Product Safety. Since the establishment of the Commercial Targeting and Analysis Center in 2010 more than 100,000 shipments of unsafe consumer and industrial goods, violative food and drug products, and other contraband have been prevented from entering U.S. commerce. In FY 2020 CTAC facilitated efforts that led to 9,382 seizures of products posing health and safety risks (up 30.1 percent), 346 seizures because of wildlife trafficking violations (down 41.8 percent), and 80 seizures of illicit importations of cultural property (up 264 percent).

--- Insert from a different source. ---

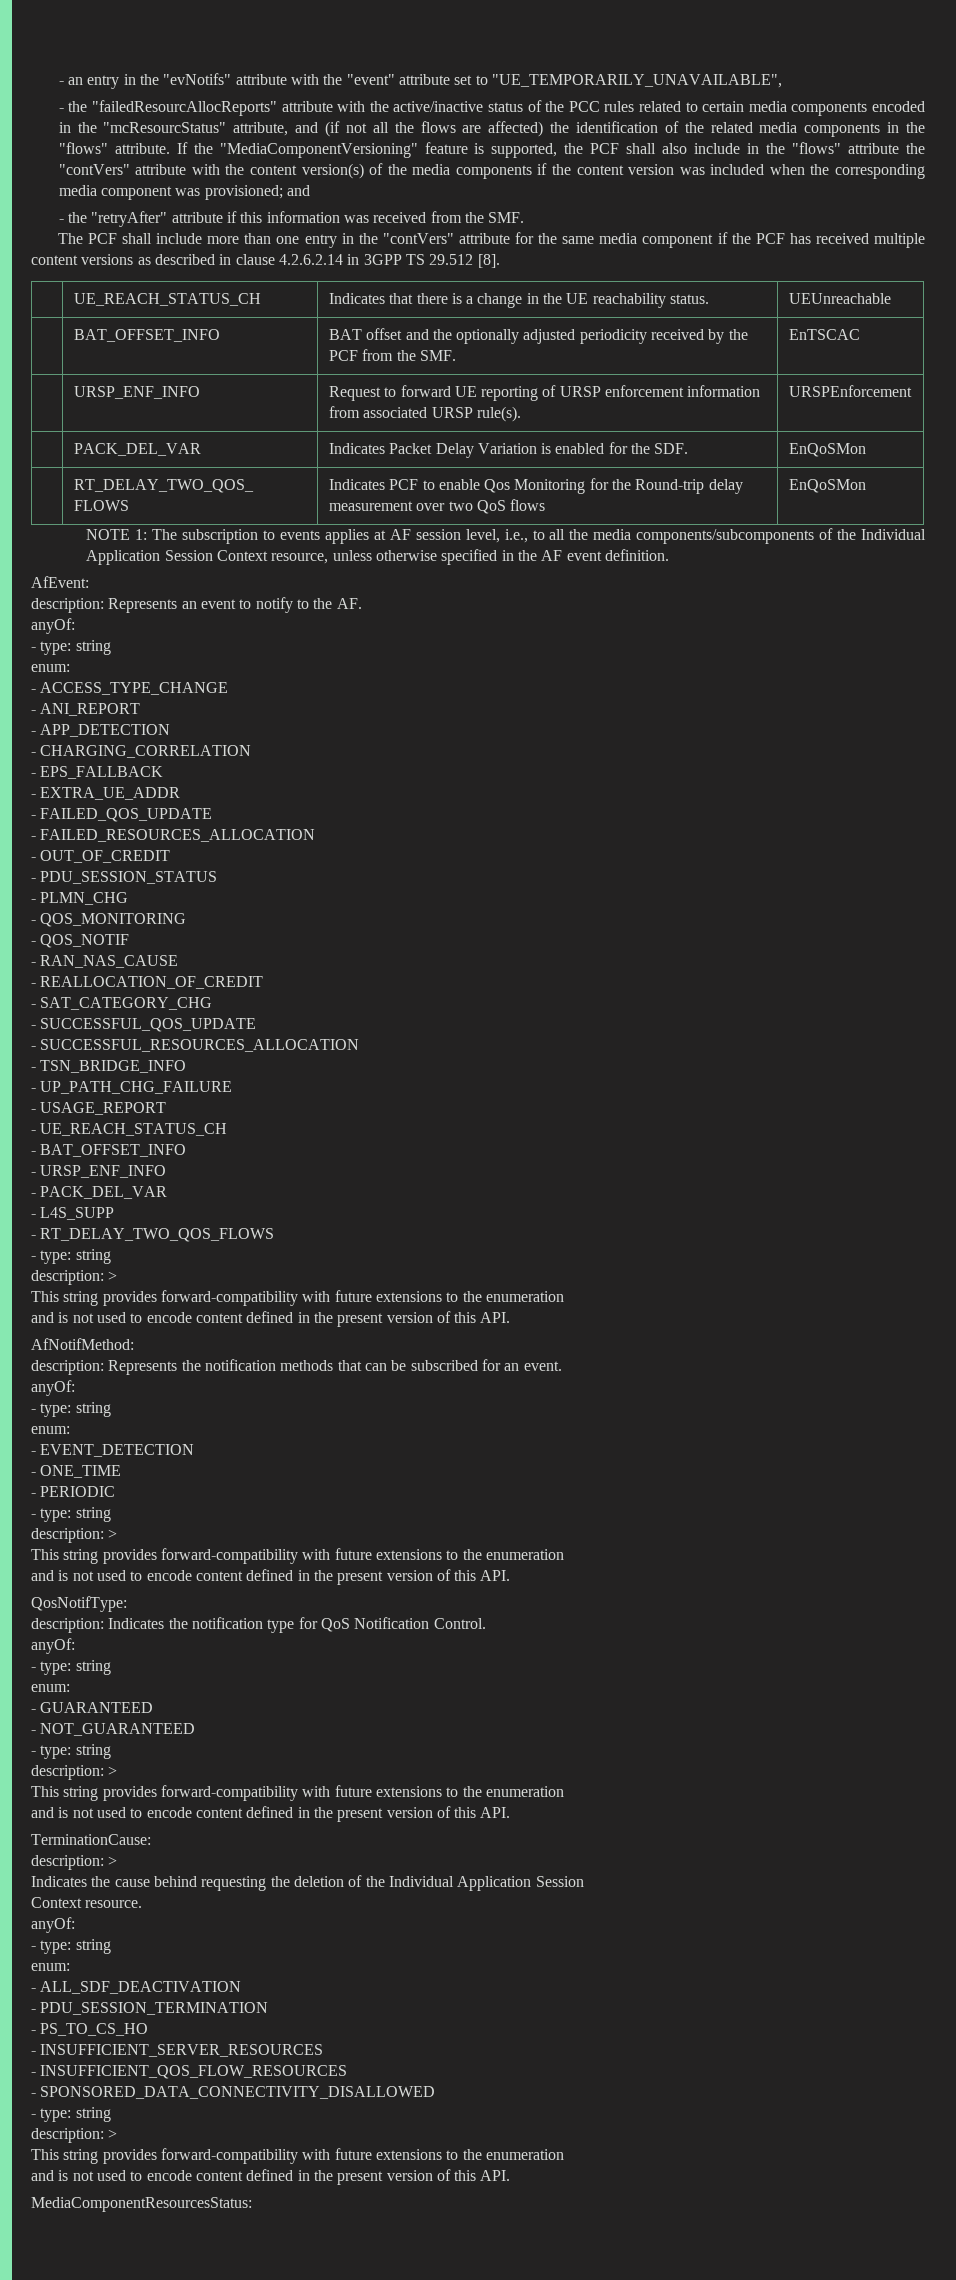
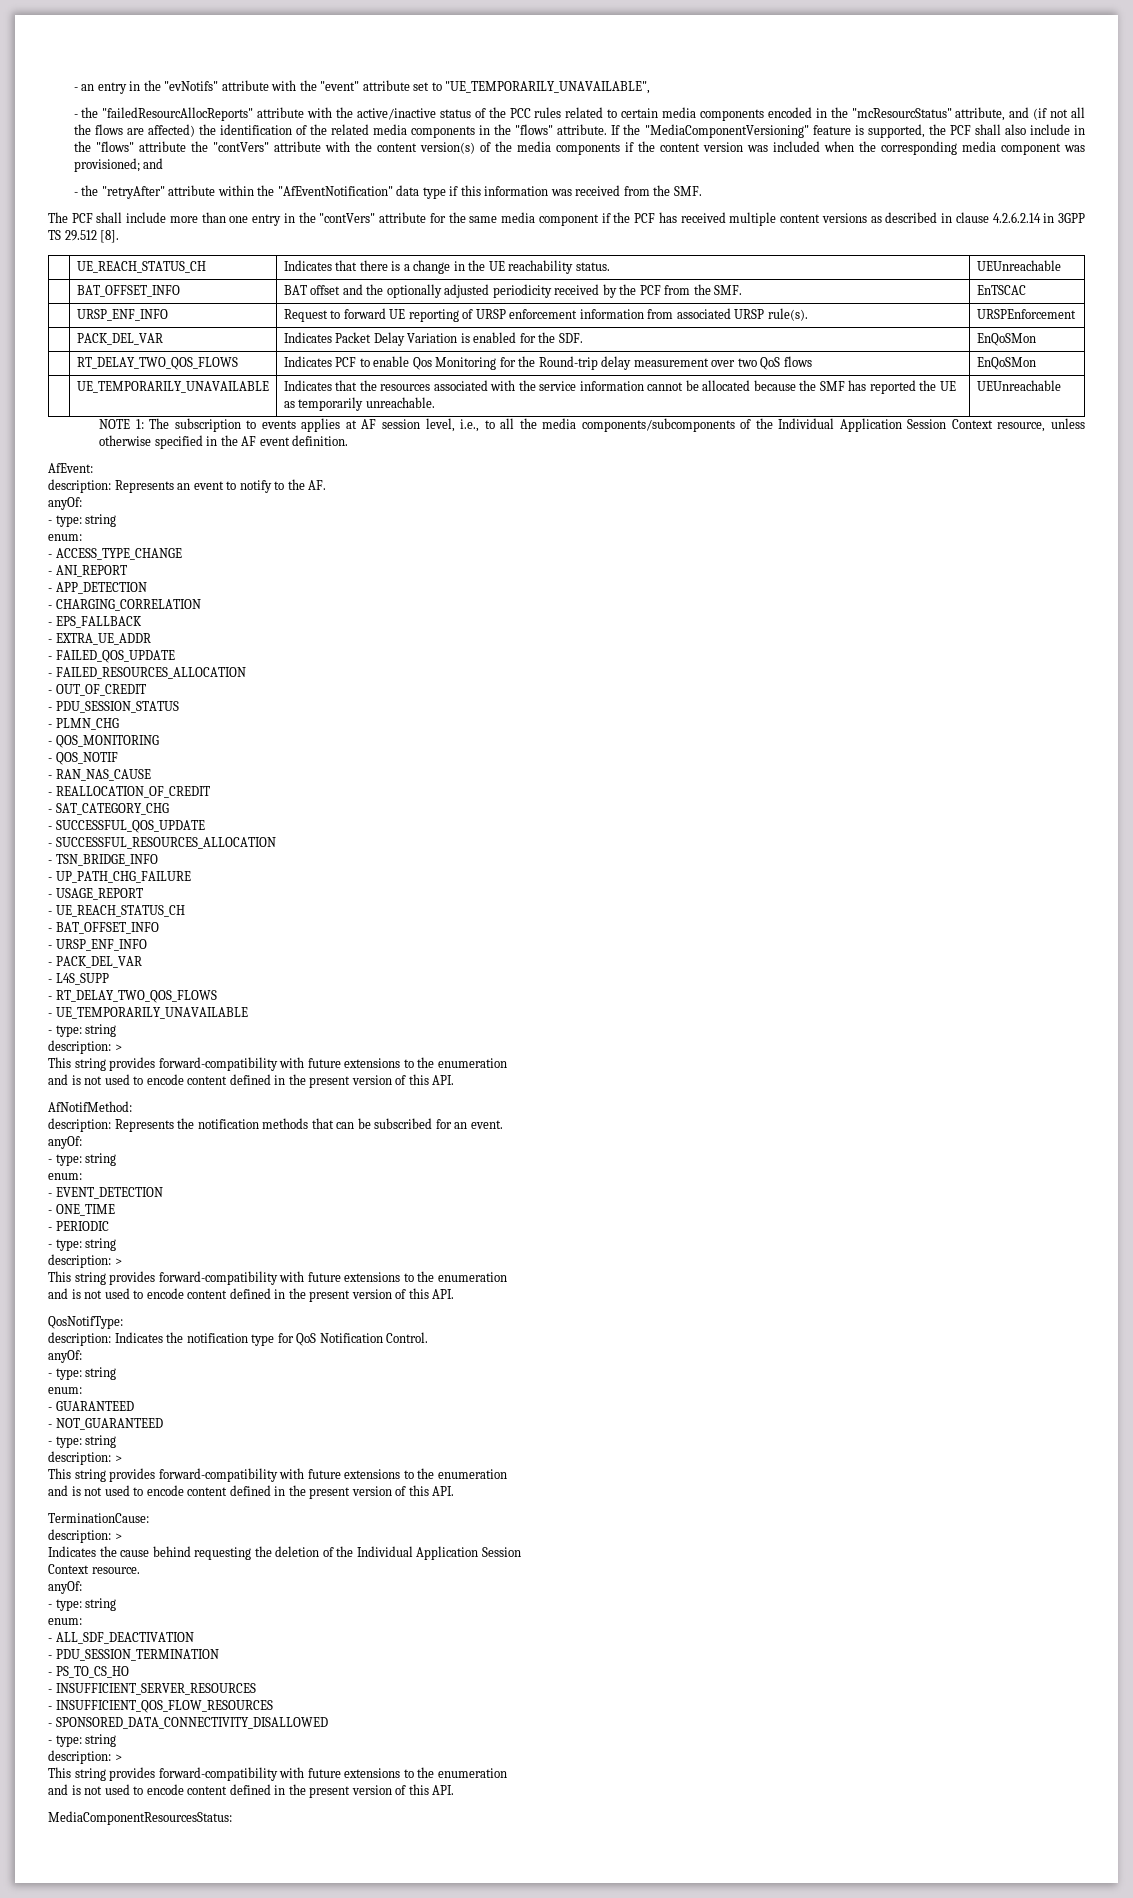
(223, 217) none -> [217,185,446,199] within the "AfEventNotification" data type
(866, 486) none -> [76,381,269,393] [283,380,956,394] [283,397,435,411] [976,380,1061,391] // | UE_TEMPORARILY_UNAVAILABLE | Indicates that the resources associated with the service information cannot be allocated because the SMF has reported the UE as temporarily unreachable. | UEUnreachable
(275, 1235) none -> [48,1007,248,1019] // - UE_TEMPORARILY_UNAVAILABLE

Tariffs. In FY 2020 CBP processed $2.4 trillion in imports equating to 32.8 million entries and more than 28.5 million cargo containers (all lower than FY 2019). It collected $78.8 billion in duties, taxes, and other fees on those imports (down 1.6 percent), including $74.4 billion in duties (up 3.5 percent). More than half of these duties were from the Section 201 safeguard tariffs on washing machines, washing machine parts, and solar panels ($900 million, up 26.3 percent); Section 232 duties on steel ($1.3 billion, down 67.5 percent) and aluminum ($500 million, down 54.5 percent); and Section 301 tariffs on goods from China ($35.6 billion, up 22.8 percent).

Trade Remedies. At the end of FY 2020 CBP was enforcing 540 antidumping and/or countervailing duty orders (up 7.4 percent from FY 2019) and had collected about $1.8 billion in AD/CV cash deposits (down 5.3 percent). Entry summary reviews resulted in the recovery of $94.2 million in AD/CV duties owed (down 22.7 percent); monetary penalties for fraud, gross negligence, and negligence of AD/CV requirements totaled more than $31 million (down 61.5 percent); and audits identified more than $203 million in AD/CV discrepancies (up 895 percent), with $7.2 million (up 50 percent) collected to date. CBP and U.S. Immigration and Customs Enforcement seized shipments with a domestic value of more than $1.1 million for AD/CV violations.

CBP received 38 new allegations of AD/CV duty evasion under the Enforce and Protect Act (up 90 percent), initiated 64 EAPA investigations (up 78 percent), took interim measures in 43 investigations (up 38.7 percent), and issued final determinations for 30 investigations (up 329 percent). EAPA investigations covered a wide range of commodities, including garlic, diamond sawblades, aluminum extrusions, refrigerants, plywood, glycine, steel wire garment hangers, pencils, wooden bedroom furniture, oil country tubular goods, and stainless steel flanges.